Philadelphia—With an especially challenging season for influenza-related complications and other respiratory infections, pharmacists are filling a lot of antibiotic prescriptions for children.

A new study suggests that choosing agents with narrower targets is usually better than employing broad-spectrum antibiotics. And the reason is not just good antibiotic stewardship.

The study published recently in JAMA involved 30,000 children with earaches, strep throat, and other common infections. It found that narrow-spectrum antibiotics generally performed as well as those with bigger targets but did so with fewer adverse effects.

“Many children unnecessarily receive broad-spectrum antibiotics for common infections, which can lead to antibiotic resistance and unnecessary side effects,” explained study leader Jeffrey Gerber, MD, PhD, associate director for Inpatient Research Activities in the Center for Pediatric Clinical Effectiveness at Children’s Hospital of Philadelphia (CHOP). “This study showed that inappropriate prescribing of antibiotics also affects families at a much more practical level, such as missed days from school and work, side effects of the drugs, and costs for extra childcare. These can be a real burden for families.”
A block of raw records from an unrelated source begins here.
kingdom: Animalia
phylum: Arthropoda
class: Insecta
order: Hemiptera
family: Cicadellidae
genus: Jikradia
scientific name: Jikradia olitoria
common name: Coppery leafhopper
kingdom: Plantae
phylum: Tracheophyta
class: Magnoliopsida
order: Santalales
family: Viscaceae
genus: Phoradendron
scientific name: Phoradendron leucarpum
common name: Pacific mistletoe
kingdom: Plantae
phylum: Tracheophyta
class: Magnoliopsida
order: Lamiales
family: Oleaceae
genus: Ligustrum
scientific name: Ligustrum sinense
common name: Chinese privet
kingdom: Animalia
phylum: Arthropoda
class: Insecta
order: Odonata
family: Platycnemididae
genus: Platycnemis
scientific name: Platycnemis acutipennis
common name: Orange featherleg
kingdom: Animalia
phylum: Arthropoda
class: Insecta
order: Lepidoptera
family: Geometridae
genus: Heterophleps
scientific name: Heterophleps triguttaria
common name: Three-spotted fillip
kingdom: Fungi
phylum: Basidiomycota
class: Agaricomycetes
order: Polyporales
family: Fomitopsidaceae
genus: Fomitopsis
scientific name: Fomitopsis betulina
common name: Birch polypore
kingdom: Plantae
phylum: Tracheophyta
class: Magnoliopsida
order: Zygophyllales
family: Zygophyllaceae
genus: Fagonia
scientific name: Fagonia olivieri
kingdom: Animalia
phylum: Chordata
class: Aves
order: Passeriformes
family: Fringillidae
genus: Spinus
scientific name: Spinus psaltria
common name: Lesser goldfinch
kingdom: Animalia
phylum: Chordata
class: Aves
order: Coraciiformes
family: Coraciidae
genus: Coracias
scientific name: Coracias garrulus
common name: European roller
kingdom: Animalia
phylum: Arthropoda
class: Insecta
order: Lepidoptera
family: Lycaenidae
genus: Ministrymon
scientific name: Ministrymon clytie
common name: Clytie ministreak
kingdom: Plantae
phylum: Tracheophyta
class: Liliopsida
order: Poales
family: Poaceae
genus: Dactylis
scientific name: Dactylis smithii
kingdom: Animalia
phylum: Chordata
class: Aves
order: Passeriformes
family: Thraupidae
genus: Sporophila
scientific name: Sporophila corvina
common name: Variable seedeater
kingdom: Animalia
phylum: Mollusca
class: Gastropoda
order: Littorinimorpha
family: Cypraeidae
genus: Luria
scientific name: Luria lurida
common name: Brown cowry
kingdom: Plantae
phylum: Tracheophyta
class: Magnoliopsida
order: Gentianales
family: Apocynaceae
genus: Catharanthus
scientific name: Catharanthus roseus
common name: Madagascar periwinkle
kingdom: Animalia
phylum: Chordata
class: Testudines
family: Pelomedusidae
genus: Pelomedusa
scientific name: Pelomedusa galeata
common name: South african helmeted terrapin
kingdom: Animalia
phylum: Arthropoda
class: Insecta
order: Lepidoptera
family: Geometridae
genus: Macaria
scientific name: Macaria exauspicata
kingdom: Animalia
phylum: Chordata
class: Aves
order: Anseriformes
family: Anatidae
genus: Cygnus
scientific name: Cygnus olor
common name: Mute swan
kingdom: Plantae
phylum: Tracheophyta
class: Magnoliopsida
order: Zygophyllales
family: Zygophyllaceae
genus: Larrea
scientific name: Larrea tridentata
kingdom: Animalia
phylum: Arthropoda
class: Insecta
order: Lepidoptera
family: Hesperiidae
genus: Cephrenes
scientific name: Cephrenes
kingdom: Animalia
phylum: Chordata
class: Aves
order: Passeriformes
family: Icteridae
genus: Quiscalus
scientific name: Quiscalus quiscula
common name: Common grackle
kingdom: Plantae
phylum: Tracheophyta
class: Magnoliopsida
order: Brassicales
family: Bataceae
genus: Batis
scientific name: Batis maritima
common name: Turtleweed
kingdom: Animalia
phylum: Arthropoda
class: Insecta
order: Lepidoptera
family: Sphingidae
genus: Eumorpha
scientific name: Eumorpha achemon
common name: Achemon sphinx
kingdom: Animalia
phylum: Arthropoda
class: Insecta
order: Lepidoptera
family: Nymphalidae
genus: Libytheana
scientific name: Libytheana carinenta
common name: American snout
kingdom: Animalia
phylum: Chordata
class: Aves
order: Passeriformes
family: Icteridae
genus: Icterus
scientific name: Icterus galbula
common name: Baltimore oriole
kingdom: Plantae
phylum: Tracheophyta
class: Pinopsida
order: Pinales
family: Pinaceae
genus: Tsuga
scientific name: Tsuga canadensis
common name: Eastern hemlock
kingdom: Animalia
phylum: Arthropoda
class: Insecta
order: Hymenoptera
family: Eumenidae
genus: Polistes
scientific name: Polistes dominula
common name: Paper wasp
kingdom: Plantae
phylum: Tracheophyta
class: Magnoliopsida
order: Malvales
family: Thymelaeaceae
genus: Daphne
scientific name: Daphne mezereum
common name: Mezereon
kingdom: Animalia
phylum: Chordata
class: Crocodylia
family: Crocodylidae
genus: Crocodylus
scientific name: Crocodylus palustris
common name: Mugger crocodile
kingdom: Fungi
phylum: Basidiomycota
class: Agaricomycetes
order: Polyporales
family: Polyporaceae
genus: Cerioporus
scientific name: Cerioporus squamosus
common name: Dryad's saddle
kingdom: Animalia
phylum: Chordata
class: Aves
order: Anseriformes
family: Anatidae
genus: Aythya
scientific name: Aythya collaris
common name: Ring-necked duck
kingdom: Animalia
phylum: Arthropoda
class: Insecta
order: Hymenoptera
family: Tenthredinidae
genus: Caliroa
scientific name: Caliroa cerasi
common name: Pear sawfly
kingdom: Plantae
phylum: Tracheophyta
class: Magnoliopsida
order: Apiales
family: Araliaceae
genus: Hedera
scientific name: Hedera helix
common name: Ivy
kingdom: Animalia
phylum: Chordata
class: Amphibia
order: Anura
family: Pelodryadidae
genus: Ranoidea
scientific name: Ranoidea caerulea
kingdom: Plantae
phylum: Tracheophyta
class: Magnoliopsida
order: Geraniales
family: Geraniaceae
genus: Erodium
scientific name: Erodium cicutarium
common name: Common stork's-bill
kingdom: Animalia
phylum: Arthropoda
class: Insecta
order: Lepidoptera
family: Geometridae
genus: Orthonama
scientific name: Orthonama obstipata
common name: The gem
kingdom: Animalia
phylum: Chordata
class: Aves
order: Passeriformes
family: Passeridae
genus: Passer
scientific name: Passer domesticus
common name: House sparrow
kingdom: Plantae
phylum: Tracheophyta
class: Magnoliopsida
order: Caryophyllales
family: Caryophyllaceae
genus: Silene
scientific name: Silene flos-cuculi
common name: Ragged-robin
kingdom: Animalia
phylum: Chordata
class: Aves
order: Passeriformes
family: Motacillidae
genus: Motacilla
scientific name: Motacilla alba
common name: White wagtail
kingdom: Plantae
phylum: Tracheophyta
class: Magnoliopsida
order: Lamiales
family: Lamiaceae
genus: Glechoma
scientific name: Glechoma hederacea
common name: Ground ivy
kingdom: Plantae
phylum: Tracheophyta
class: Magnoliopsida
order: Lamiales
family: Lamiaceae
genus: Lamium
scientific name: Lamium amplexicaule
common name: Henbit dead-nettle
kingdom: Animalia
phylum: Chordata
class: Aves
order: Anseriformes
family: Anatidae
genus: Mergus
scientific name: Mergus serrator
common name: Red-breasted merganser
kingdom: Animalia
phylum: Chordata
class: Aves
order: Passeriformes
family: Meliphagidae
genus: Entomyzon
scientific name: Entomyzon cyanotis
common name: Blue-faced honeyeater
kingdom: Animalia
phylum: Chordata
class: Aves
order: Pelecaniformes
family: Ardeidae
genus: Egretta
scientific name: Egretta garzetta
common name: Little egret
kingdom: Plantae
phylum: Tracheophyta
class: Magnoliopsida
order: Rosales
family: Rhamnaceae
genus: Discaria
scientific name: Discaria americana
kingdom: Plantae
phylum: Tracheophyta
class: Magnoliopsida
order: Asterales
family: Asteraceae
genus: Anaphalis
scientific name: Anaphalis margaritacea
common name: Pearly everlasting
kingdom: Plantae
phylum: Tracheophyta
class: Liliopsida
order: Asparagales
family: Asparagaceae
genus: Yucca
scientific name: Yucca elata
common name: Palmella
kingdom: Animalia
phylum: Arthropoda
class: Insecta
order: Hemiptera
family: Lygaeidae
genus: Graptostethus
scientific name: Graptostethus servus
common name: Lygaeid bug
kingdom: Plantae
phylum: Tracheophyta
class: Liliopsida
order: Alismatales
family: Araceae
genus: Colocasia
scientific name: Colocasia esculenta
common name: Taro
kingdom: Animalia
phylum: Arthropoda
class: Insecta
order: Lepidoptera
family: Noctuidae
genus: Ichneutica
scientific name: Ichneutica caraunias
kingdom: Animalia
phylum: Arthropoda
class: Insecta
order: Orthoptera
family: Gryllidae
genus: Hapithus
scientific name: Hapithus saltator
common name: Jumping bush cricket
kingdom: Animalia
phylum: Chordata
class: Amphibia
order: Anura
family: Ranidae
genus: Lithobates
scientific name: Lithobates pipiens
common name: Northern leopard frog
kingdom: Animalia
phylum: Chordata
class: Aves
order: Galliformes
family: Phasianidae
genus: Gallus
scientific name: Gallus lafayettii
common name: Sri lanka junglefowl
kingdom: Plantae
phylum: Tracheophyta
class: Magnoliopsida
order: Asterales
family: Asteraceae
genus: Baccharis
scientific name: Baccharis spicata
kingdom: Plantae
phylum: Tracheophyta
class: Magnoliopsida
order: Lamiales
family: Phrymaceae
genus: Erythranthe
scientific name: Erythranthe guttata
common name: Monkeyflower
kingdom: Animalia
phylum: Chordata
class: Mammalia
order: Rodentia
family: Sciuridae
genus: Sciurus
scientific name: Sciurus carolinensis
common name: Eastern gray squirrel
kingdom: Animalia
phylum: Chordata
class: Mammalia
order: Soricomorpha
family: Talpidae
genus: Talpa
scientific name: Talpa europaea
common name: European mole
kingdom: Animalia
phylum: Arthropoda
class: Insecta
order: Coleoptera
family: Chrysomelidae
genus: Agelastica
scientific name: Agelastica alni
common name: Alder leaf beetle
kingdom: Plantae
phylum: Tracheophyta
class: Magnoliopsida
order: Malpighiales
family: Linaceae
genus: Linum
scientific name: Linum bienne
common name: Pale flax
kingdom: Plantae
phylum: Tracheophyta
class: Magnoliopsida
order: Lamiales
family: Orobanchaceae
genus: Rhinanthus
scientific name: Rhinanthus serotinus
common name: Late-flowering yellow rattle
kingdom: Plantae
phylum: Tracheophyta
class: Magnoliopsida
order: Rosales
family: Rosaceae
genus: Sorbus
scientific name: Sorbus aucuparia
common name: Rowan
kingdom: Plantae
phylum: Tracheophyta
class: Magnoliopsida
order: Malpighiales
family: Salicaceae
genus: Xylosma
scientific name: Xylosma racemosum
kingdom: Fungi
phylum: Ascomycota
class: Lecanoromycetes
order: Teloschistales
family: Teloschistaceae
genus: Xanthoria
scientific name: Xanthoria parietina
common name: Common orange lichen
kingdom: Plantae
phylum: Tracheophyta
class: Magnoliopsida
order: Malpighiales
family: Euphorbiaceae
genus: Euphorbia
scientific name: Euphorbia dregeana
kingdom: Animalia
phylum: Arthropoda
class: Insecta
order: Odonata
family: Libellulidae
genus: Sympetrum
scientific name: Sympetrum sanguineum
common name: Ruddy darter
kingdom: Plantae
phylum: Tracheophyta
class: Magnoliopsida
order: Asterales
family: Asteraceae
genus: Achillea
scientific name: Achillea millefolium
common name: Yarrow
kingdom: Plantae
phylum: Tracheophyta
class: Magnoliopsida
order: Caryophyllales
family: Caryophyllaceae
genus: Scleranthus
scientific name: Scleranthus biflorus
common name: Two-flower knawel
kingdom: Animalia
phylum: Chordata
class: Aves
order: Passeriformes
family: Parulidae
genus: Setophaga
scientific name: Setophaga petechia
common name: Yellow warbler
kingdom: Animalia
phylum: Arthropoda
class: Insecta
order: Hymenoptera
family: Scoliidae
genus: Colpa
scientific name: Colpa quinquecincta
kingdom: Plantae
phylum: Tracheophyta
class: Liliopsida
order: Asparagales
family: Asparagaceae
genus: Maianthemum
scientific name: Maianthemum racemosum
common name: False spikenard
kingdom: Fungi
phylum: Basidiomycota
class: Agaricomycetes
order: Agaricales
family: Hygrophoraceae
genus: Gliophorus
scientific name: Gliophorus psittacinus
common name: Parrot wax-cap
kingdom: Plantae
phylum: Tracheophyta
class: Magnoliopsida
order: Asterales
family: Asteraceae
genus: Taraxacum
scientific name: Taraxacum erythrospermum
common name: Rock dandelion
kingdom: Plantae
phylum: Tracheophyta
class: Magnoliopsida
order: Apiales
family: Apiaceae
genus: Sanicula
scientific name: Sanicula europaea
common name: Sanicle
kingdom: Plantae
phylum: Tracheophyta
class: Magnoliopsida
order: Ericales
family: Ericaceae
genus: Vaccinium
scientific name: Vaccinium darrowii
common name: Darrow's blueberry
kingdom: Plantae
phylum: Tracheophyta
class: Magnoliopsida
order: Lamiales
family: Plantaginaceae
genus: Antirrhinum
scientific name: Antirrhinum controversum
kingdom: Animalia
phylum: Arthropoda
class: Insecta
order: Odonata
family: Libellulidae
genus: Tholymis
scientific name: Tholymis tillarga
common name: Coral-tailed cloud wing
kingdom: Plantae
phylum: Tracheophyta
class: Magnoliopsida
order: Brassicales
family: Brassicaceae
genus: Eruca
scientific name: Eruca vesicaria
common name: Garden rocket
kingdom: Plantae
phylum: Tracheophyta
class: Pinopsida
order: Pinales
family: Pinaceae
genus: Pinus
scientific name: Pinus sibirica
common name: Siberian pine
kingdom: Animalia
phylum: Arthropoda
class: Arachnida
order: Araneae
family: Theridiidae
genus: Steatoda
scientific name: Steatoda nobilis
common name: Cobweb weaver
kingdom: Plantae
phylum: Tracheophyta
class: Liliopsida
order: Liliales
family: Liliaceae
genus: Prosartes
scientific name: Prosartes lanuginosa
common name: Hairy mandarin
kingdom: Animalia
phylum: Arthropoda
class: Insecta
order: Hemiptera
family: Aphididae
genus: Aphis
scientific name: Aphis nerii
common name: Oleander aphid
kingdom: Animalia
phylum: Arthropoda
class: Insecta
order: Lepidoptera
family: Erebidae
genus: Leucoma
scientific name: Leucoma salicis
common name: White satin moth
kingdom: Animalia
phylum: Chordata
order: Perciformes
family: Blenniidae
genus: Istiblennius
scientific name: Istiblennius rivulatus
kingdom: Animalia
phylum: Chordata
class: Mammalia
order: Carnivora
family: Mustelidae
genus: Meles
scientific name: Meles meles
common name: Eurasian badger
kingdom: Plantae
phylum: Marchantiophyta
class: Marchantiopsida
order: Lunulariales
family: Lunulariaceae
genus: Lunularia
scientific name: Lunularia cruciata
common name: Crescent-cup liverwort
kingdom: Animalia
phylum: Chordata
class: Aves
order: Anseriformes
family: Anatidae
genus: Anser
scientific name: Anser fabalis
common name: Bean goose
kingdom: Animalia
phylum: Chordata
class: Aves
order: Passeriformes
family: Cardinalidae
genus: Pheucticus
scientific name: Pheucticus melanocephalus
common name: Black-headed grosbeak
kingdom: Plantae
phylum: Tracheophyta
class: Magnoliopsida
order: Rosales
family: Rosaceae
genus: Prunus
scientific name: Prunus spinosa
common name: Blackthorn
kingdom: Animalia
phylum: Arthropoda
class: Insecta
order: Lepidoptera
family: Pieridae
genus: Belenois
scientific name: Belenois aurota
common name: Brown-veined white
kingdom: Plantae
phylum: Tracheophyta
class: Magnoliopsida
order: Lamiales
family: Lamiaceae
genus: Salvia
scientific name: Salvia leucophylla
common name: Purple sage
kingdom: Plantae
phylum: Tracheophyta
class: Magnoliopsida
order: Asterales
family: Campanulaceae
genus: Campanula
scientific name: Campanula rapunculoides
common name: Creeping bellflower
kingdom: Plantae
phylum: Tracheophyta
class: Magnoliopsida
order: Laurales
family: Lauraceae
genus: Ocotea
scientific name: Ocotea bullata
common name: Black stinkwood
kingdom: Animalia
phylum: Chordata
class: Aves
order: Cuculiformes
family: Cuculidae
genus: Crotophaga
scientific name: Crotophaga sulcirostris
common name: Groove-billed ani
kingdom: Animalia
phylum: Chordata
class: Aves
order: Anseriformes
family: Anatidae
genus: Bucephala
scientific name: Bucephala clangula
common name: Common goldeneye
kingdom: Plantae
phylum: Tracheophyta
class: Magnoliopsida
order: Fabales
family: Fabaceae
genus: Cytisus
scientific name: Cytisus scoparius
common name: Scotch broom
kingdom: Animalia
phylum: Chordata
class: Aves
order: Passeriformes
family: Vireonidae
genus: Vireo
Results were from two complementary studies performed at 31 primary-care practices in CHOP’s pediatric network in Pennsylvania and New Jersey between January 2015 and April 2016. Electronic health records of infants and children up to age 12 diagnosed with an acute respiratory tract infection (ARTI) and prescribed an oral antibiotic were employed. The research showed that 14% of the children received broad-spectrum drugs versus 86% who received narrow-spectrum drugs.

Along with the retrospective analysis, the study team focused on a cohort of 2,472 children, conducting telephone interviews with caregivers to measure certain outcomes —adverse drug effects, additional childcare costs, lingering symptoms, and missed school days. Those were identified as parent’s greatest concerns when their child had a respiratory infection.

Broad-spectrum antibiotics were found to create a higher risk of adverse events compared to narrow-spectrum antibiotics—3.7% versus 2.7%, respectively, as documented by clinicians—and 35.6% versus 25.1%, respectively, as reported by patients and caregivers.

Specifically, of 30,159 children in the retrospective cohort—19,179 with acute otitis media; 6,746 with group A streptococcal pharyngitis; and 4,234 with acute sinusitis—4,307 were prescribed broad-spectrum antibiotics including amoxicillin-clavulanate, cephalosporins, and macrolides. The study further emphasizes that broad-spectrum treatment was not associated with a lower rate of treatment failure—3.4% for broad-spectrum antibiotics versus 3.1% for narrow-spectrum antibiotics.

Of 2,472 children enrolled in the prospective cohort—1,100 with acute otitis media; 705 with group A streptococcal pharyngitis; and 667 with acute sinusitis—35% were prescribed broad-spectrum antibiotics. 

The problem, according to the research team, is that broad-spectrum antibiotics lowered quality of life for children unnecessarily.

“Among children with acute respiratory tract infections, broad-spectrum antibiotics were not associated with better clinical or patient-centered outcomes compared with narrow-spectrum antibiotics, and were associated with higher rates of adverse events,” study authors conclude. “These data support the use of narrow-spectrum antibiotics for most children with acute respiratory tract infections.”